The Zimbra Server does not use any of the J2EE services. It comes with a servlet interface that enables it to run as a servlet instance in a JVM. Although it can run in any other servlet engine, Jetty has been selected as part of its distribution. Jetty is lightweight and comes without the J2EE services. It offers thread pools for servlet instances to handle multiple user requests. Thread pools are hot reusable standby threads. Its use promotes performance since it avoids the overhead that comes with thread creation and destruction. Zimbra uses thread pools to handle all of its requests from the Web Client.
One of the most popular aspects of ZCS is its AJAX-based user interface (UI). When a user signs into their Zimbra account, AJAX is the default interface. Zimbra implements its AJAX web-client service using a combination of Representational State Transfer (REST) and Model View Controller (MVC) design patterns. The REST design frees the server from tracking the state of the web-client while the MVC design provides instantaneous updates in response to user actions. The intuitive widget and icons enable users to discover the features as well as using drag and drop to manage calendar events and emails. For example, one can use conventional window UI technique to select a group of email and drag it to a folder.
The price to pay for slick and intuitive UI is performance. This toll is calculated strictly in terms of network bandwidth, memory and processor power. The number of concurrent active users that uses the AJAX interface will be noticeably less than that of HTML (non-AJAX) users. Take the drag and drop feature as an example. The feature works best in web-clients with more memory and processing power (e.g. a configuration with dual-core CPUs and 4+ giga bytes of memory). The AJAX interface fires up more requests to the server than HTML interface. Each request is translated into a full client-server transaction life cycle. The type of recommended UI will definitely affect the number of concurrent users that can be supported by a Zimbra Server.
When a request is received by Zimbra's servlet, it is passed to a "SoapEngine" object for dispatch using a handler. The SoapEngine is the MODEL component of the MVC. The web-client serves up the VIEW component and the handlers make up the CONTROLLER component. Zimbra's MVC design makes it easy for developers to extend functional features by extending Zimbra's controller objects and utility objects. For example, if there is a need to use an alternate authentication method other than Zimbra's default LDAP, the provisioning class can be extended so that a sub-class can be used to override the account authentication method. Likewise, services for folder, mailbox, account, calendars etc. can be extended in similar manner by unleashing the power of object architecture. As long as the data objects are derived from Zimbra's data object, an alternate architecture can be created to use a different mail store or calendar manager. This object framework makes it possible for one to extend the system indefinitely and to scale it up to support a large number of users by means of multi-tier architecture.
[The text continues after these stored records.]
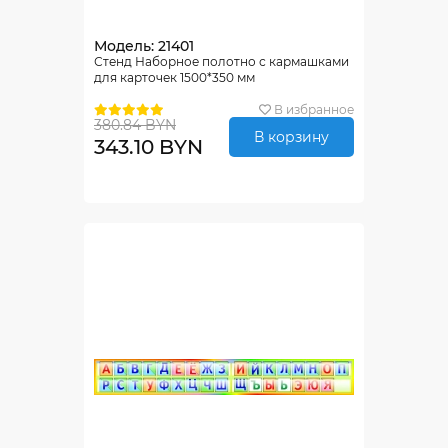
Модель: 21401
Стенд Наборное полотно с кармашками
для карточек 1500*350 мм
В избранное
380.84 BYN
В корзину
343.10 BYN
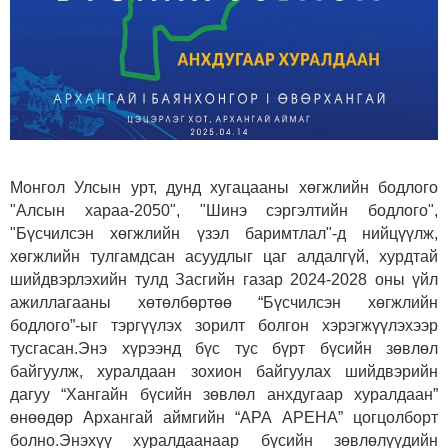
Монгол Улсын урт, дунд хугацааны хөгжлийн бодлого
"Алсын хараа-2050", "Шинэ сэргэлтийн бодлого",
"Бүсчилсэн хөгжлийн үзэл баримтлал"-д нийцүүлж,
хөгжлийн тулгамдсан асуудлыг цаг алдалгүй, хурдтай
шийдвэрлэхийн тулд Засгийн газар 2024-2028 оны үйл
ажиллагааны хөтөлбөртөө “Бүсчилсэн хөгжлийн
бодлого”-ыг тэргүүлэх зорилт болгон хэрэгжүүлэхээр
тусгасан.Энэ хүрээнд бүс тус бүрт бүсийн зөвлөл
байгуулж, хуралдаан зохион байгуулах шийдвэрийн
дагуу “Хангайн бүсийн зөвлөл анхдугаар хуралдаан”
өнөөдөр Архангай аймгийн “АРА АРЕНА” цогцолборт
болно.Энэхүү хуралдаанаар бүсийн зөвлөлүүдийн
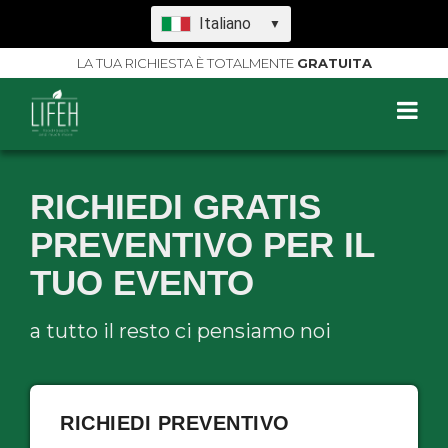
Italiano
▼
LA TUA RICHIESTA È TOTALMENTE
GRATUITA
RICHIEDI GRATIS
PREVENTIVO PER IL
TUO EVENTO
a tutto il resto ci pensiamo noi
RICHIEDI PREVENTIVO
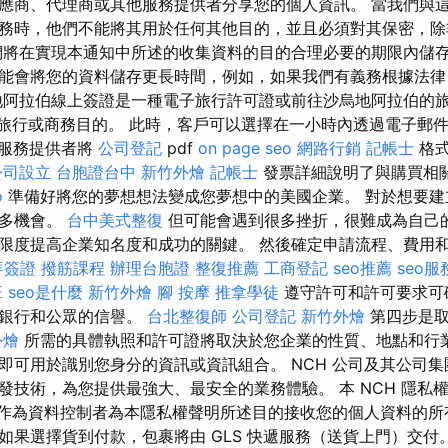
應商、代理商或其他服務提供者分享您的個人資訊。 當我們與
務時，他們不能將其用於任何其他目的，並且必須對其保密，除
們將在實現本通知中所述的收集資料的目的合理必要的期限內儲存
能會將您的資料儲存更長時間，例如，如果我們有義務根據法律
地阿拉伯線上簽證是一種電子旅行許可證或前往沙烏地阿拉伯的
用於旅行或商務目的。 此時，客戶可以選擇在一小時內透過電子郵
服務提供者將
公司登記
pdf
on page seo
網路行銷
記帳士
格式
公司設立
台胞證台中
新竹外燴
記帳士
發票詳細說明了與購買相
o
準備好將您的夢想想法變成您夢想中的美國企業。 對於想要建
很多機會。
台中美式整復
但可能會遇到很多挫折，很難成為自己的
限度提高企業知名度和成功的關鍵。 然後確定申請流程、費用
拜簽證
撥筋課程
辦理台胞證
整復推薦
工商登記
seo推薦
seo服
班
seo是什麼
新竹外燴
腳 按摩
推拿學徒
遵守許可和許可要求可
、銀行和公眾的信譽。
台北整復師
公司登記
新竹外燴
第四步是取
外燴
所需的具體執照和許可證將取決於您企業的性質、地點和行業
即可用於識別您身分的資訊或資訊組合。 NCH 公司及其公司集
發技術，為您提供最強大、最安全的業務體驗。 本 NCH 隱私
H 作為資料控制者為本隱私權聲明所述目的接收您的個人資料的所
果選擇貨到付款，包裹將由 GLS 快遞服務（送貨上門）交付。 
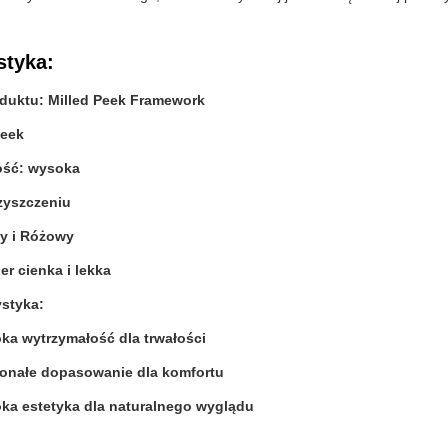
styka:
duktu: Milled Peek Framework
Peek
ość: wysoka
zyszczeniu
ły i Różowy
r cienka i lekka
ystyka:
ka wytrzymałość dla trwałości
onałe dopasowanie dla komfortu
ka estetyka dla naturalnego wyglądu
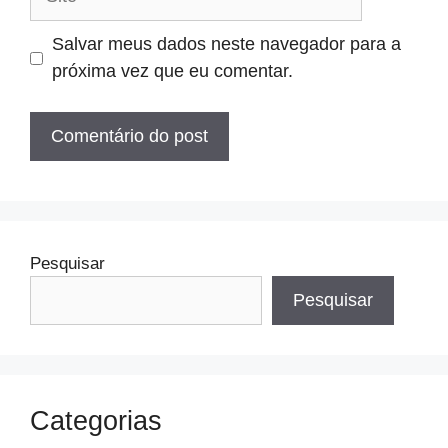
Salvar meus dados neste navegador para a
próxima vez que eu comentar.
Pesquisar
Pesquisar
Categorias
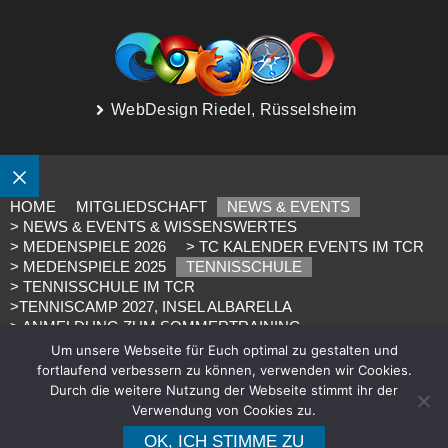
WebDesign Riedel, Rüsselsheim
SCHLIESSEN
HOME
MITGLIEDSCHAFT
NEWS & EVENTS
> NEWS & EVENTS & WISSENSWERTES
> MEDENSPIELE 2026
> TC KALENDER EVENTS IM TCR
> MEDENSPIELE 2025
TENNISSCHULE
> TENNISSCHULE IM TCR
>TENNISCAMP 2027, INSEL ALBARELLA
> ANMELDUNG ZUM SOMMERTRAINING
> NEWS ZUR TENNISSCHULE IM TCR
PLATZBUCHUNG
Um unsere Webseite für Euch optimal zu gestalten und
> FREIPLATZBUCHUNG
> HALLENPLATZBUCHUNG
fortlaufend verbessern zu können, verwenden wir Cookies.
> PLATZBUCHUNG
UNSER VEREIN
> UNSER VEREIN
Durch die weitere Nutzung der Webseite stimmt ihr der
> UNSERE MANNSCHAFTEN
Verwendung von Cookies zu.
> IMAGE FILM TC RÜSSELSHEIM
KONTAKT
OK, ICH STIMME ZU
> KONTAKT
> VORSTAND
> SO FINDET IHR UNS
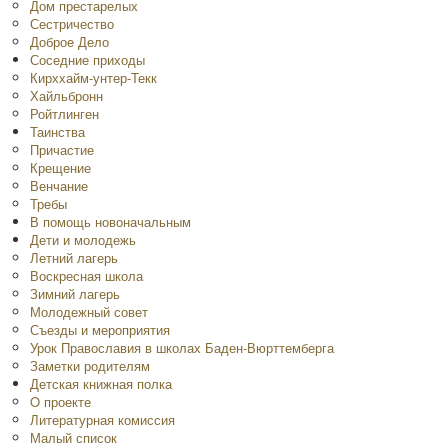
Дом престарелых
Сестричество
Доброе Дело
Соседние приходы
Кирххайм-унтер-Текк
Хайльбронн
Ройтлинген
Таинства
Причастие
Крещение
Венчание
Требы
В помощь новоначальным
Дети и молодежь
Летний лагерь
Воскресная школа
Зимний лагерь
Молодежный совет
Съезды и мероприятия
Урок Православия в школах Баден-Вюрттемберга
Заметки родителям
Детская книжная полка
O проекте
Литературная комиссия
Малый список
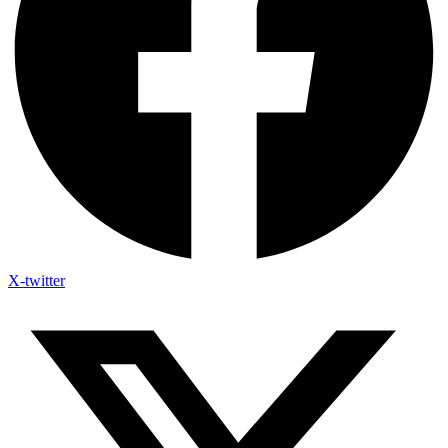
X-twitter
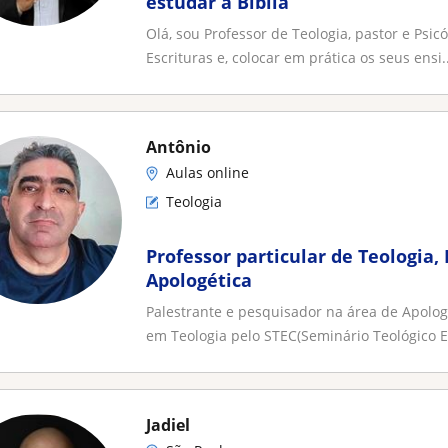
estudar a Bíblia
Olá, sou Professor de Teologia, pastor e Psi
Escrituras e, colocar em prática os seus ensi..
Antônio
Aulas online
Teologia
Professor particular de Teologia, H
Apologética
Palestrante e pesquisador na área de Apolog
em Teologia pelo STEC(Seminário Teológico Ev
Jadiel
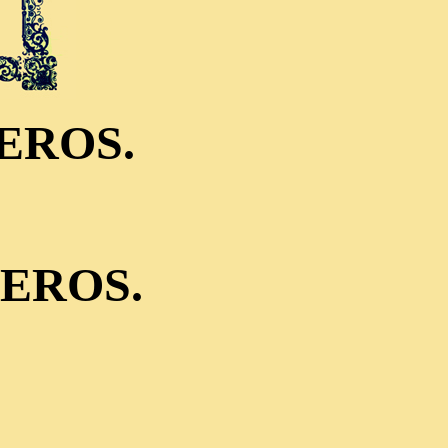
EROS.
EROS.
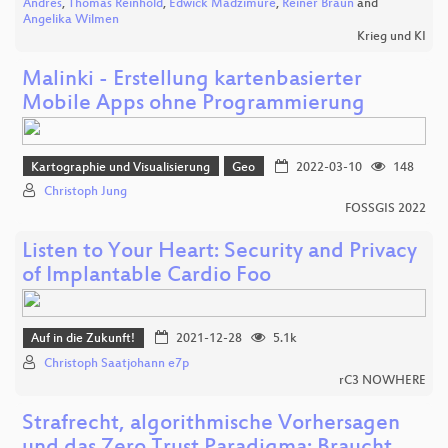
Andres
,
Thomas Reinhold
,
Edwick Madzimure
,
Reiner Braun
and
Angelika Wilmen
Krieg und KI
Malinki - Erstellung kartenbasierter
Mobile Apps ohne Programmierung
Kartographie und Visualisierung
Geo
2022-03-10
148
Christoph Jung
FOSSGIS 2022
Listen to Your Heart: Security and Privacy
of Implantable Cardio Foo
Auf in die Zukunft!
2021-12-28
5.1k
Christoph Saatjohann e7p
rC3 NOWHERE
Strafrecht, algorithmische Vorhersagen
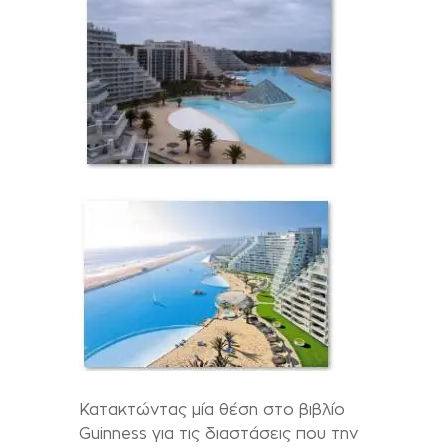
Κατακτώντας μία θέση στο βιβλίο
Guinness για τις διαστάσεις που την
A user request is presented in JSON or XML protocol. It is converted into a request object and a context object. The request object contains the "authtoken" among other things that provides the background data of the request. If mail messages and attachments are included as part the request, it is presented as a MIME message in RFC822 format. Calendar and events are presented in iCal messages according to RFC2445. The context object contains the details of the request including things such as the HTTP context of the request. The "SoapEngine" convert the request into handler object. Handler object are objects that are inherited from a class hierarchy derived from the DocumentHandler class. The dispatcher mechanism in the "SoapEngine" uses polymorphism to process requests and receives a response in JSON message format in return. The response message is then returned to the client-browser, which in turn interprets the response message into UI actions.
The Zimbra Server identifies a user by the account UID. An account with an active session is cached as an account object instance in the Zimbra Server. The Zimbra Server manages account data by folders. For example, the "INBOX" is a folder; calendar events are associated to a folder. Folders are identified by folder IDs. Zimbra items such as mail messages, calendar events are stored according to the corresponding folder ID. Accounts, mailbox, and folders are kept in memory for the duration of active sessions. When there are no more active sessions using an account, objects related to the account are kept in memory until there is a JVM process, called "garbage collection (GC)," that initiates the removal of these objects. The least recently reference objects are removed from cache so that memory is freed. One of the trigger for GC is the low memory condition. JVM memory management uses different strategies to free up memory. What is important to note here is the accumulation of objects for active sessions resulting in memory depletion. Since some of the object cannot be freed up while a user is in session, this architecture affects the total number of active accounts that can be handled by a Zimbra Server. Therefore the maximum number of accounts that a Zimbra Server can have is directly related to the account content and concurrent user activities. When a user is dragging the scroll bar in the mail summary screen, a request is generated to the Zimbra Server requiring it to obtain mail items from the mail store. These items take up memory space for a short duration. The time-based trigger will rapidly release these transient objects and free up memories held by these objects. When new users continue to sign-in and existing sessions remains active, there will come a time when the memory required to instantiate objects outstrips the rate of memory being recovered. When heap memory is no longer available, an "out of memory (OOM)" exception condition will cause the JVM to shut down. The Zimbra Server has a watchdog that automatically restarts the JVM for the "zmmailboxd" as soon as it crashes. Therefore, the end-users who are using the Zimbra web-client will experience a momentarily reset of the session.
Aside from the server architecture, there are other factors that may be attributed to the depletion of processor resources. The statistic collectors are scripts that run periodically and frequently to collect operational statistics. It can be easily turned off to conserve processing power when such statistic monitors can be replaced by other means such as Visual JVM or JCONSOLE. MYSQL DB is also used to accumulate statistics. It can be turned off through source code maintenance. Another facility, start and stop time log records, can be eliminated if your installation is not using the information collected in the "zmmailboxd.out" file. A combination of these strategies can add substantial resource back into the very much needed Zimbra server power.
One last thought about memory consideration with Zimbra Server is file attachments. Attachment uploads are processed in memory. That means the size of the file at one point is taking up the heap memory space inside the Zimbra Server JVM. With that in mind, one may want to consider how frequent, and how many concurrent users are attaching files with their email, or opening email attachments. The fact that it is transient means memory is released as soon as the request is completed. However, when there are too many concurrent users interacting with attachments at the same time will definitely strain the heap memory and it can cause OOM and ultimately crash the JVM. Therefore, one should be mindful to set up the file size limit so as not to over run the heap memory.
Many open source projects provide building blocks for developers to create system applications. Zimbra is an open source technology that is ready for instant deployment. As a single server, the capacity is limited. However, knowing the inner workings of Zimbra can help to fine-tune the server to handle substantially more load than the default setup. As number of users grows, multi-tier architecture can be implemented to use alternative mail stores. Zimbra's object framework enables system architects to extend it indefinitely to fit any enterprise's growing needs.